I have a worker running on Elastic Beanstalk which accepts POST requests via messages from queue. These messages triggers long operation which takes several minutes (sometimes even hours) and it is crucial that this operation is executed only once.
The problem is that when I log in to the worker console to see the process, the message seems to be delivered each minute over and over again (the method triggered by receiving the requests gets called each minute). How can I get rid of this behavior?
I read the documentation and set the Visible timeout period to the max value (12 hours) for both the service queue and the dead letter queue. This does, however, not help at all.
When I send the message, it is displayed as "in flight" (which is a supposed behavior, I think, since the queue waits to receive a delete request or some kind of answer which is only provided at the end of the long operation).
Could someone hint me what is going on in this scenario?
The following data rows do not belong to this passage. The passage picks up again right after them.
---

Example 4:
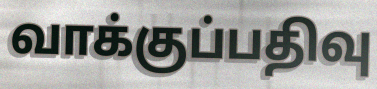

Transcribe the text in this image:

வாக்குப்பதிவு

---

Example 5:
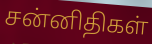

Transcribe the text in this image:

சன்னிதிகள்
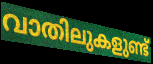
വാതിലുകളുണ്ട്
I probably missed some important detail in the configuration...
EDIT: it seems that the message is being redelivered each minutes as long as it is "in flight". Once I finish the process, the message finally disappears.
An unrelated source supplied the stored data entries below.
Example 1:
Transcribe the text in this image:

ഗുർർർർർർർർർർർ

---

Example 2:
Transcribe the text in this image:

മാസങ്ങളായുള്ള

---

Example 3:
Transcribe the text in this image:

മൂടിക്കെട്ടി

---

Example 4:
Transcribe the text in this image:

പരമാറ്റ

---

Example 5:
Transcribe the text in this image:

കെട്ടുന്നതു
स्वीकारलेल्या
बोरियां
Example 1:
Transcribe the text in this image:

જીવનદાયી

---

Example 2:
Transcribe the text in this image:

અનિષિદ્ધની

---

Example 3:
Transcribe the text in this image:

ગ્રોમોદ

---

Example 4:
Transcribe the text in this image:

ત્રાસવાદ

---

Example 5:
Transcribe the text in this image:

There's an extra layer of complexity here because you're not polling the SQS queue directly; there's a worker process deployed by Elastic Beanstalk called
sqsd
that's polling the queue on your behalf, POSTing any messages it gets to your application, and deleting them from the queue when you respond with a 200.The VisibilityTimeout setting on the queue controls how long the queue waits after delivering a message to the consumer (in this case, sqsd) before it assumes something has gone wrong and re-delivers the message to someone else. sqsd has a similar concept (called "InactivityTimeout") that controls how long it waits after POSTing to your application before it assumes something has gone wrong and retries. You'll need to configure this to also be high enough that sqsd doesn't re-send the request to your application before you finish processing it. I've seen reports of another "ProxyTimeout" setting that might need to be adjusted as well.
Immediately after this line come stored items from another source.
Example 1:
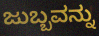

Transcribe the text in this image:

ಜುಬ್ಬವನ್ನು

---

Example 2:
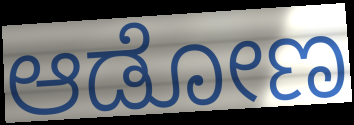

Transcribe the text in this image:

ಆಡೋಣ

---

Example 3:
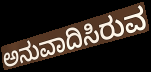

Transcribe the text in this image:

ಅನುವಾದಿಸಿರುವ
More generally, keep in mind that exactly-once delivery isn't physically possible to guarantee in a distributed system - even if you get all the timeouts right so it works correctly most of the time, there's always the possibility that you'll crash after completing the operation but before you can tell SQS about it, and the message will be re-delivered to someone else. The closest you can get is to make sure that if a message gets delivered twice, that the result is exactly the same - for example, by having your processing logic check whether the thing it's about to do has already been done, and if so just immediately returning a 200.